◆ Required work:
• 1. Reproduce the stretch of the auditing standards excerpt from "1220.A3 Due Professional" through "Care (Consulting Services)".
• 2. In the auditing standards excerpt, what must internal auditors enhance through continuing professional development?

◆ Supplied passage:
------

1220.A3 Due Professional Care (Assurance Services)

Internal auditors must be alert to the significant risks that might affect objectives, operations, or resources. However, assurance procedures alone, even when performed with due professional care, do not guarantee that all significant risks will be identified.

1220.C1 Due Professional Care (Consulting Services)

Internal auditors must exercise due professional care during a consulting engagement by considering the:

• Needs and expectations of clients, including the nature, timing, and communication of engagement results.

• Relative complexity and extent of work needed to achieve the engagement’s objectives.

  • Cost of the consulting engagement in relation to potential benefits.

1230 - Continuing Professional Development

Internal Auditors must enhance their knowledge, skills, and other competencies through continuing professional development.

1300 - Quality Assurance and Improvement Program

The chief audit executive must develop and maintain a quality assurance and improvement program that covers all aspects of the internal audit activity.

------

Dataset entries

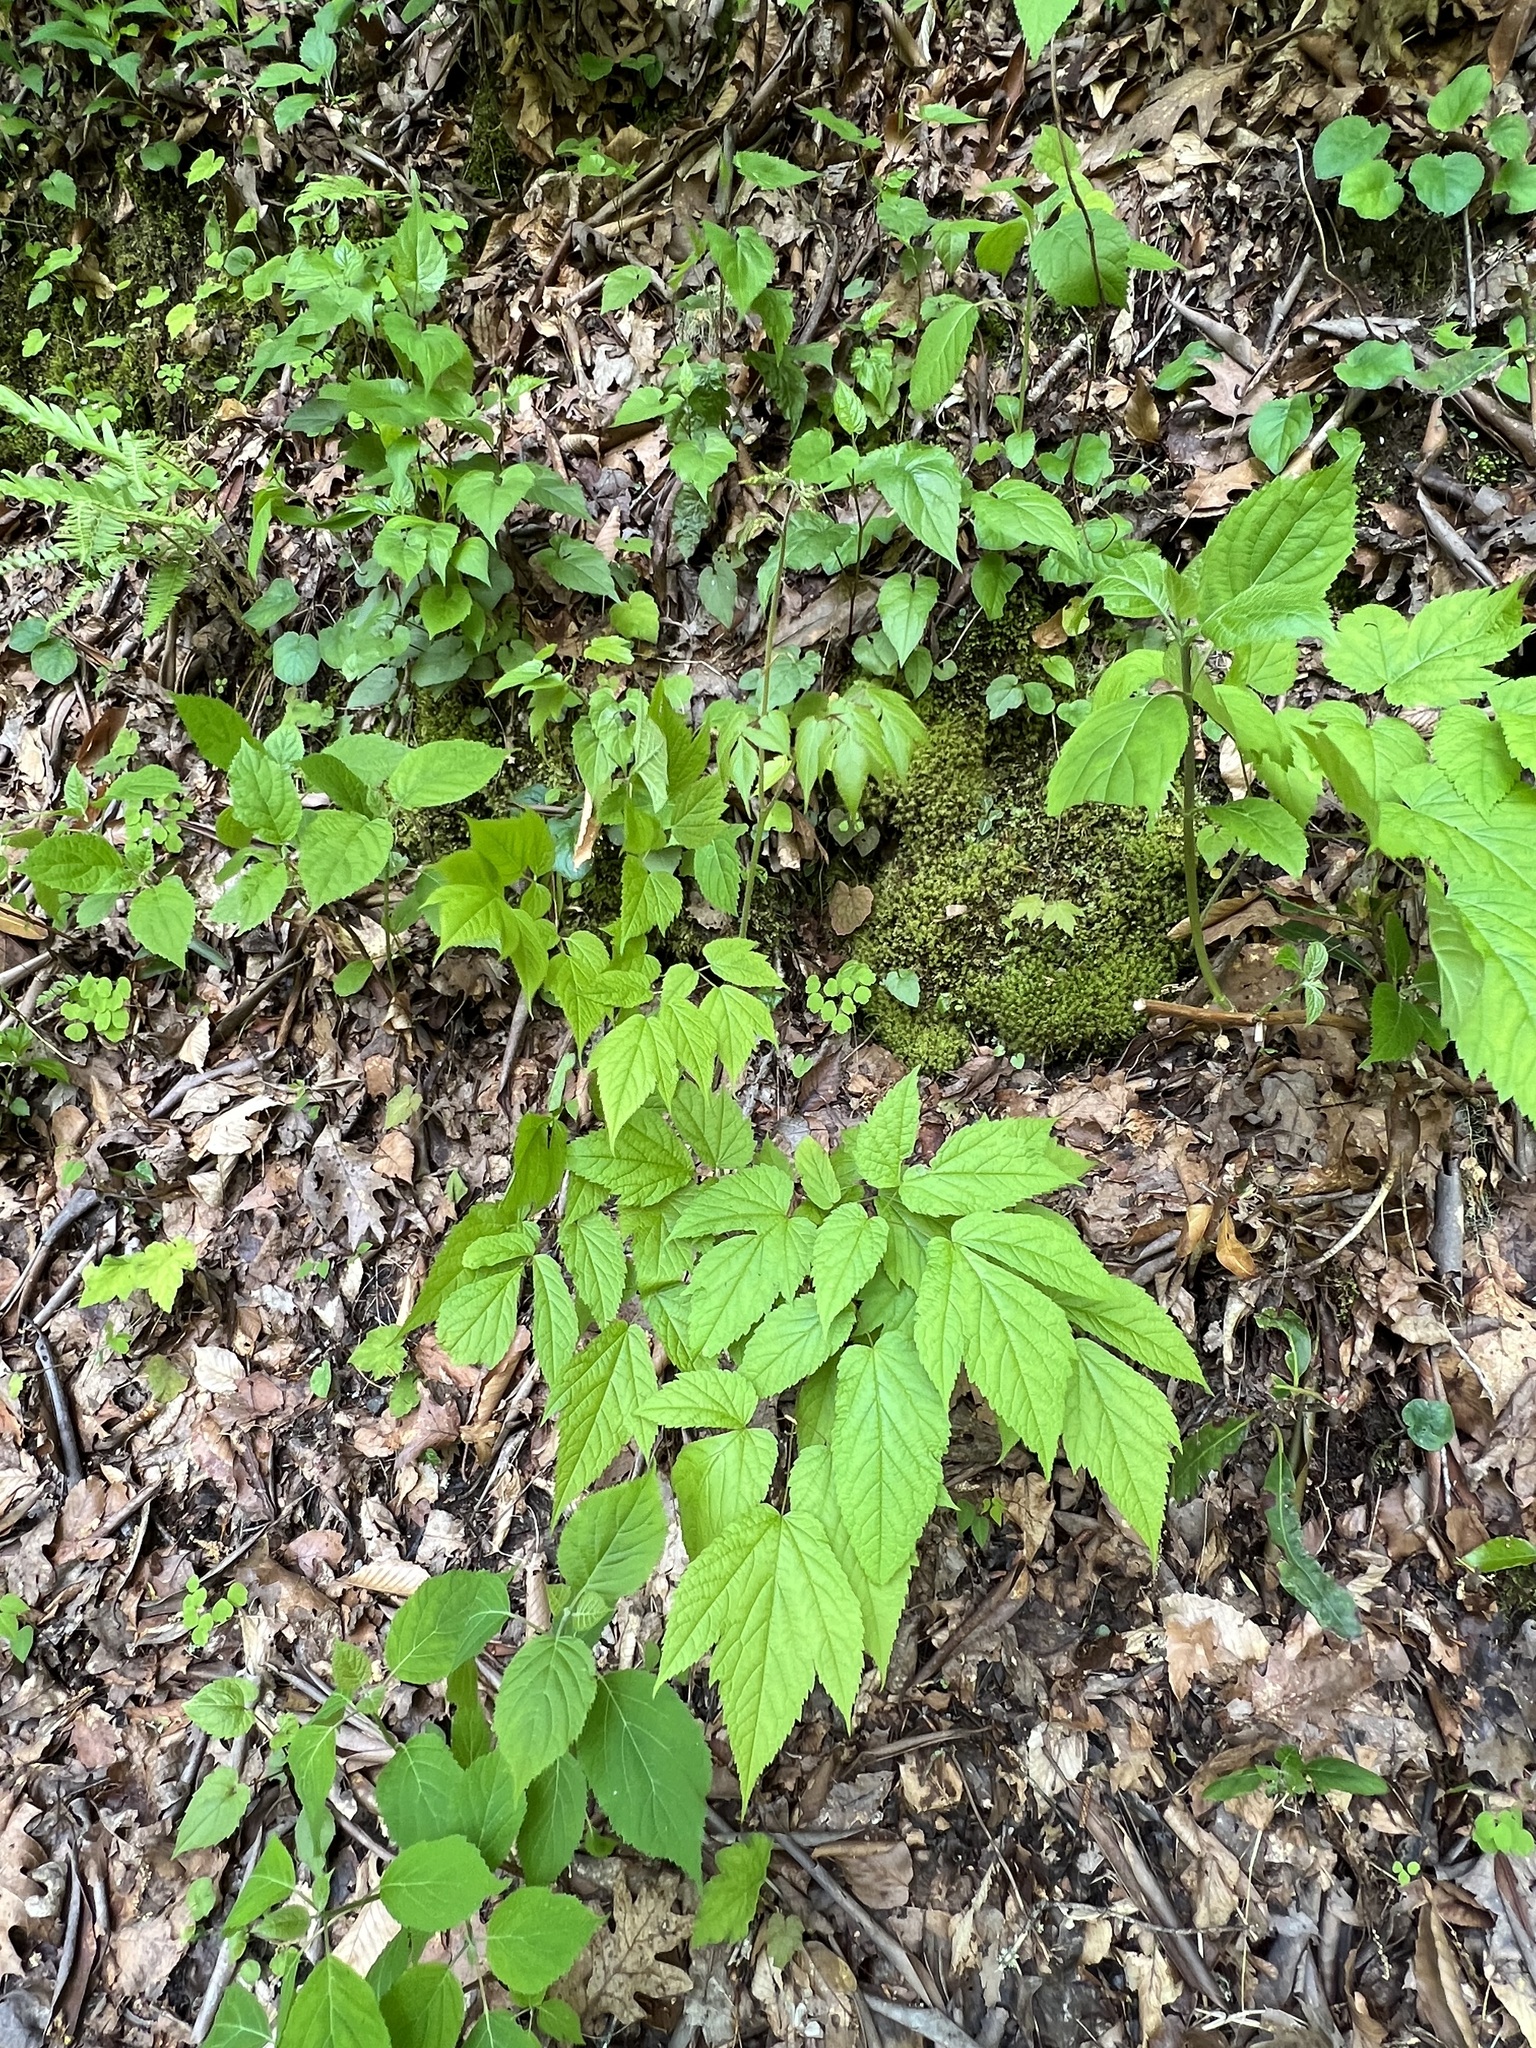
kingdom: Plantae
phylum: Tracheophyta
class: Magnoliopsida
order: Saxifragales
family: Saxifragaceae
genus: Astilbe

------

◆ Answers to this exercise:
• 1.
1220.A3 Due Professional Care (Assurance Services)

Internal auditors must be alert to the significant risks that might affect objectives, operations, or resources. However, assurance procedures alone, even when performed with due professional care, do not guarantee that all significant risks will be identified.

1220.C1 Due Professional Care (Consulting Services)

• 2. Their knowledge, skills, and other competencies.